NOTE: SpaceAge Control offers (static cones) for use in RVSM (Reduced Vertical Separation Minimum) certification and general flight testing efforts. To be added to our mailing list for trailing cone developments, send an e-mail message with your complete contact details to firstname.lastname@example.org.
Trailing cones were first developed and tested in the 1960's. Much of this early testing work conducted by the Royal Aircraft Establishment, Douglas Aircraft, the FAA, and NASA is used as the basis for RVSM certification efforts today.
Trailing cones give an easy way of calibrating the static pressure error of a pitot-static system. It does this by giving an accurate measurement of the ambient atmospheric pressure (static pressure). The trailing cone system consists of a cone that trails at least one fuselage length behind the aircraft via a high-strength pressure tube. Static pressure is measured forward of the cone by static ports. The cone stabilizes and aligns the ports relative to the freestream airflow. This design eliminates the cost and complexity of retraction mechanisms. This design can also be used on aircraft that cannot use more complex systems.
A general RVSM flight test includes not only the trailing cone system but also a task-specific test system that includes pressure transducers, recording devices (PC), and displays.
A trailing cone is a seemingly simple device.
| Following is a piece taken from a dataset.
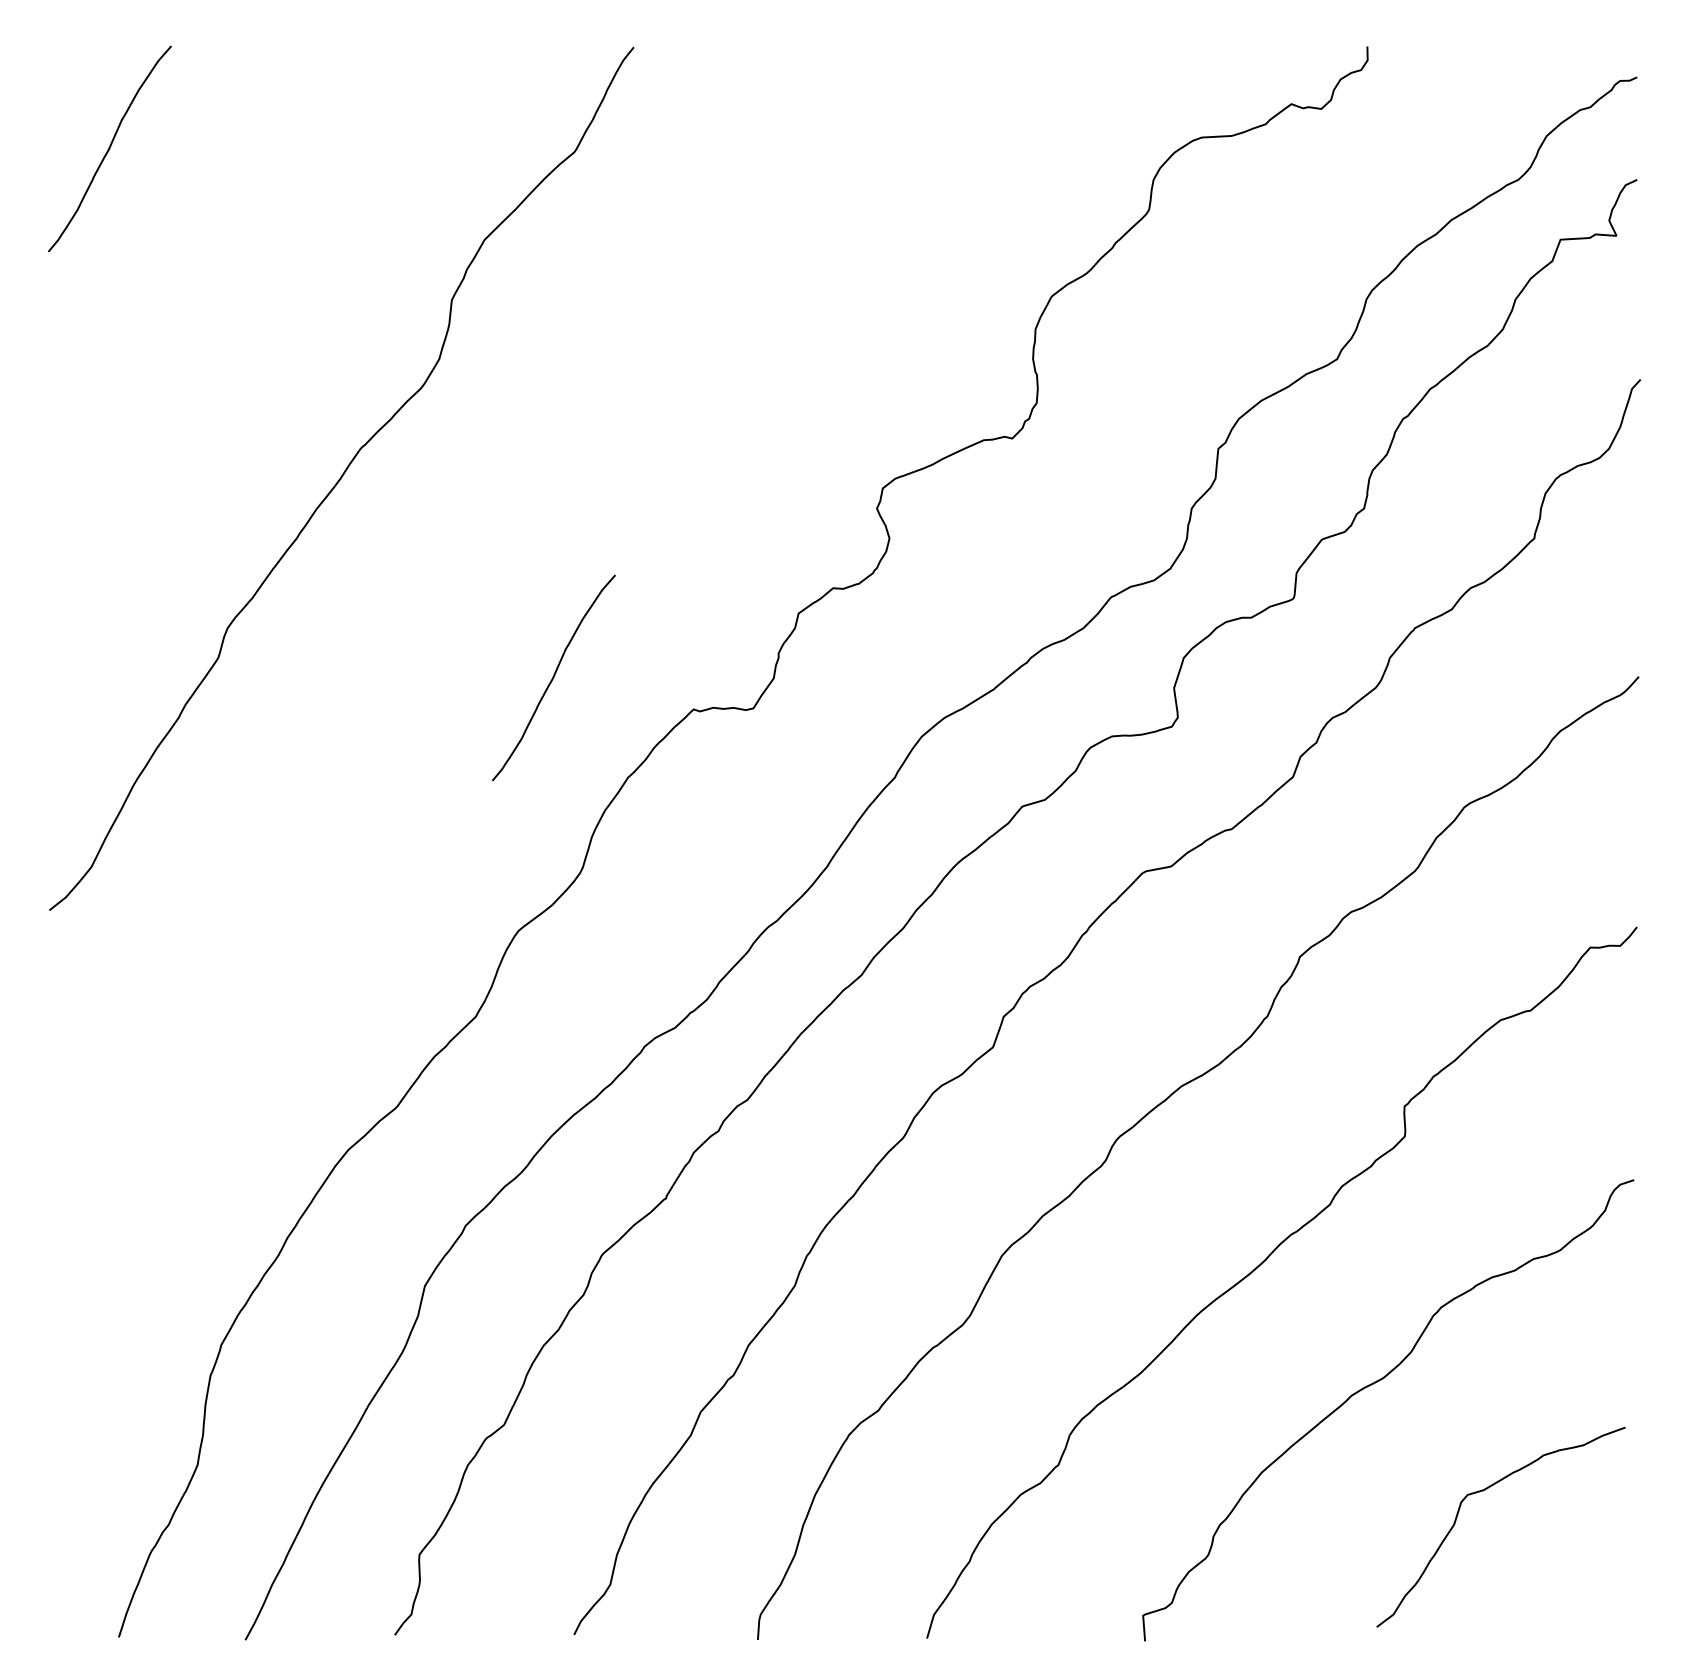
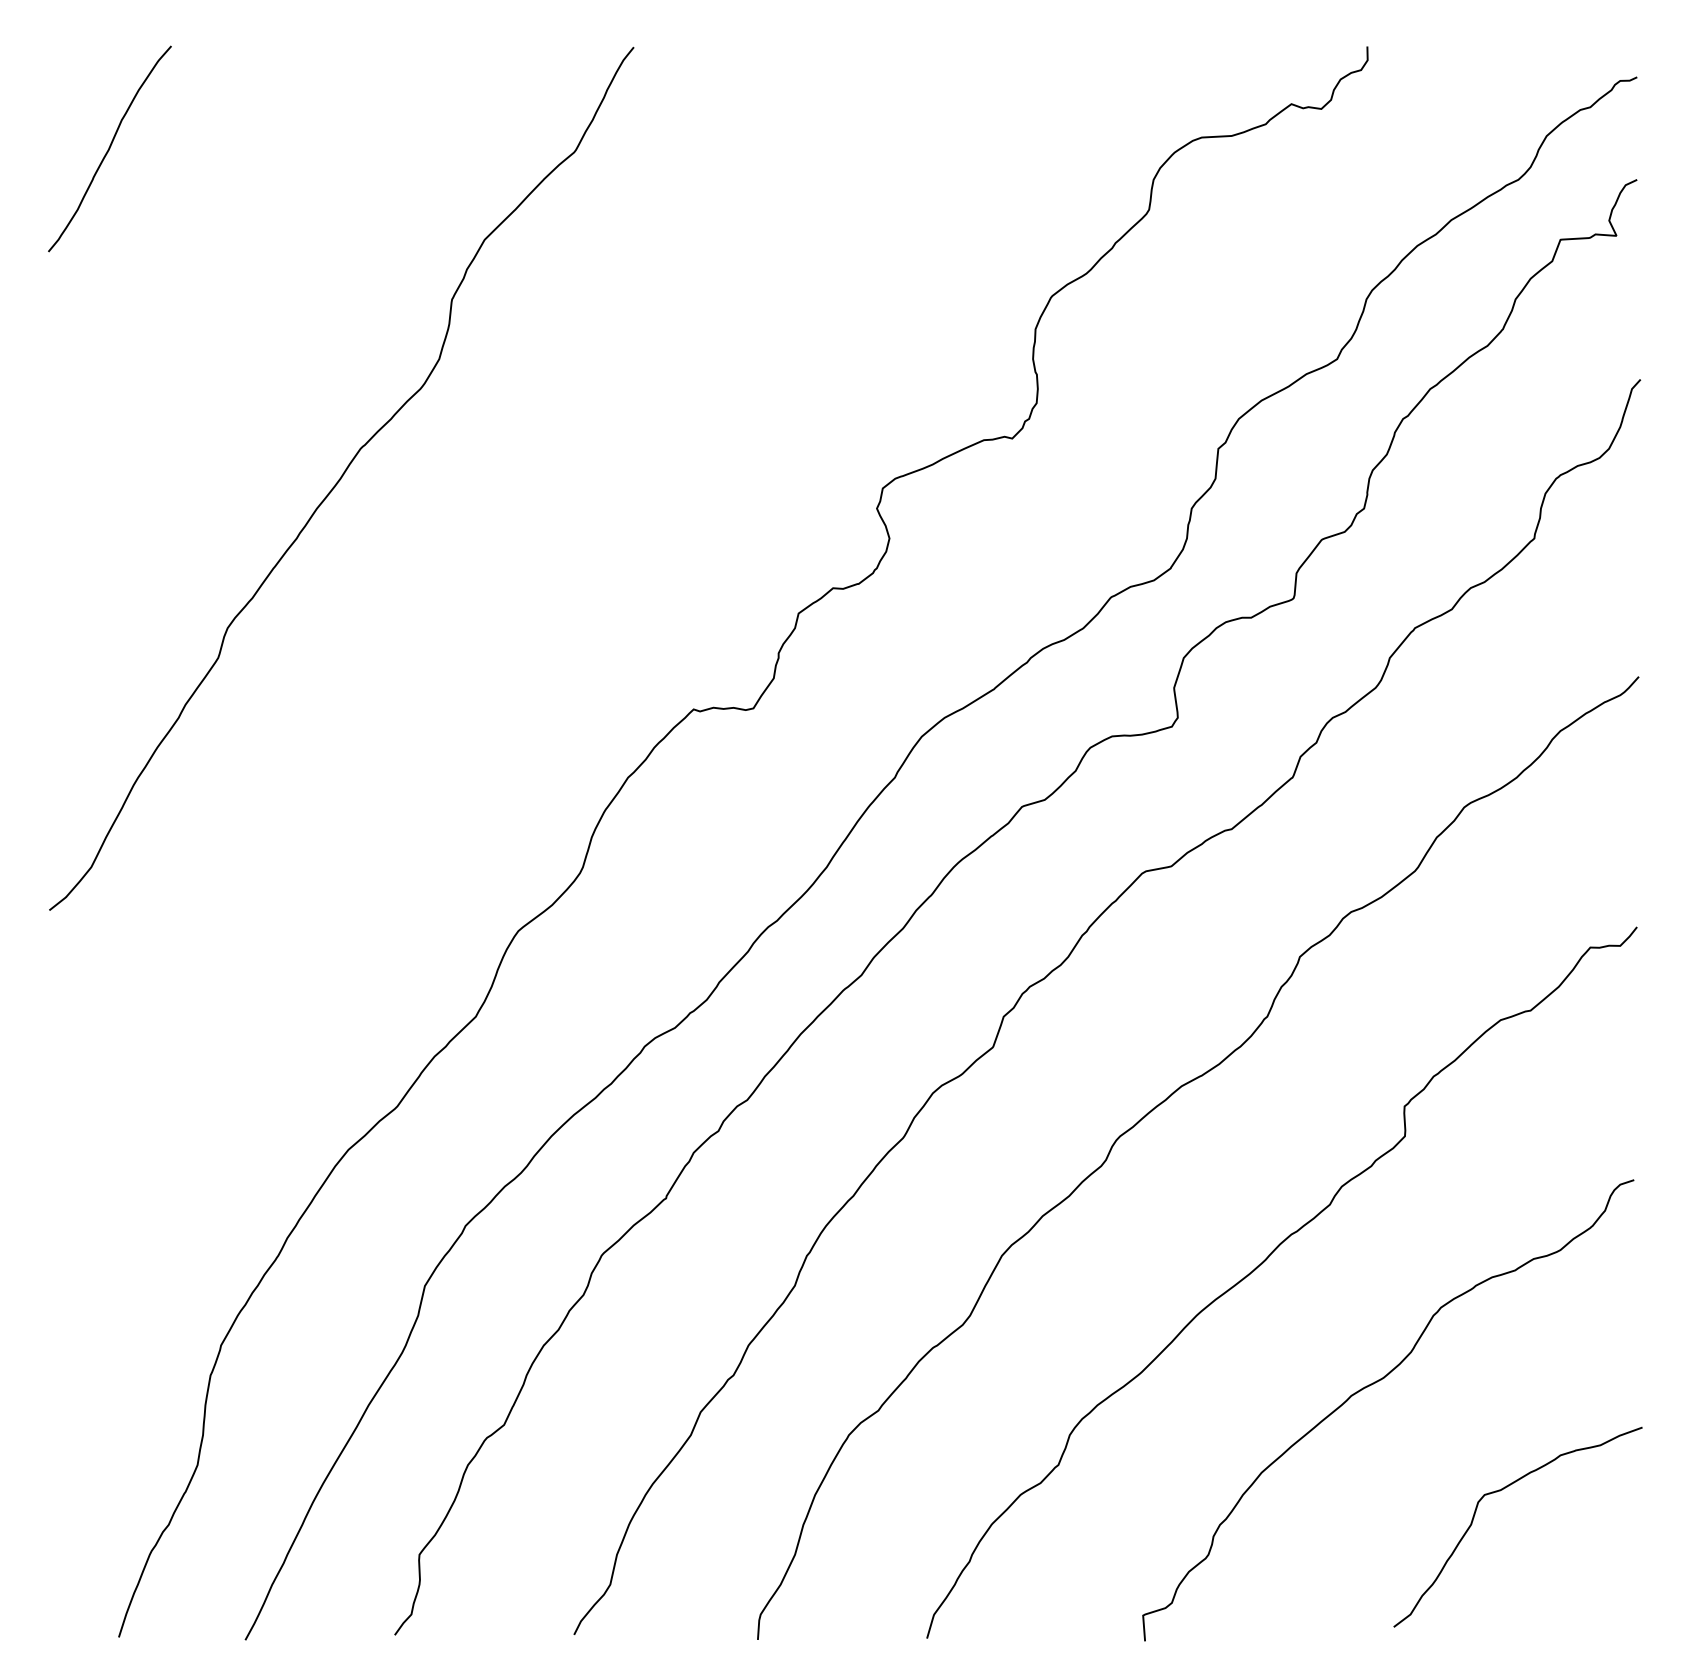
curve at (553, 677): present -> none
curve at (1483, 1491) position: (1483, 1491) -> (1500, 1491)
It consists primarily of a cone with holes drilled into it, plastic tube, static ports, and other miscellaneous parts. It might seem that such a device could be put together rather quickly with parts obtained from a local hardware store.
However, designing and producing a trailing cone that will operate without leaks and without failures at Mach 0.9 and -65° C requires a dedicated engineering and manufacturing effort. As the leader in flight test air data products, SpaceAge Control has undertaken the task of developing a trailing cone solution for RVSM certification and general flight testing.
Why are trailing cones so popular in RVSM certification work? Primarily because the FAA and JAA specify them as one of several methods that can be used to perform flight calibrations. The trailing cone method is the most cost-effective and easiest of the methods to perform. Below are excerpts from documents referencing the trailing cone method.
Interim Guidance Material on the Approval Of Operators/Aircraft for RVSM Operations 91-RVSM with Change 1 (30 Jun 99) - Where precision flight calibrations are used to quantify or verify altimetry system performance they may be accomplished by any of the following methods. Flight calibrations should only be performed once appropriate ground checks have been completed. Uncertainties in application of the method must be assessed and taken into account in the data package.
* When using pacer aircraft it should be understood that the pacer aircraft must have been directly calibrated to a known standard. It is not acceptable to calibrate a pacer aircraft by another pacer aircraft.
Aircraft/Operator Approval for WATRS RVSM Operations -Non-group aircraft are those that cannot be considered as part of a group as defined in Note 1. For non-group aircraft the preceding procedures do not apply. Operators of these aircraft must apply for operating authority for individual airframes. Unless flight test evidence (e.g., trailing cone test results) can be provided to the State to show that each airframe is compliant with ASE targets, HMU, or GMU monitoring is required prior to RVSM (operational) approval being granted. If flight test evidence (trailing cone results) is provided, States are requested to forward it to the CMA for inclusion in the safety analysis.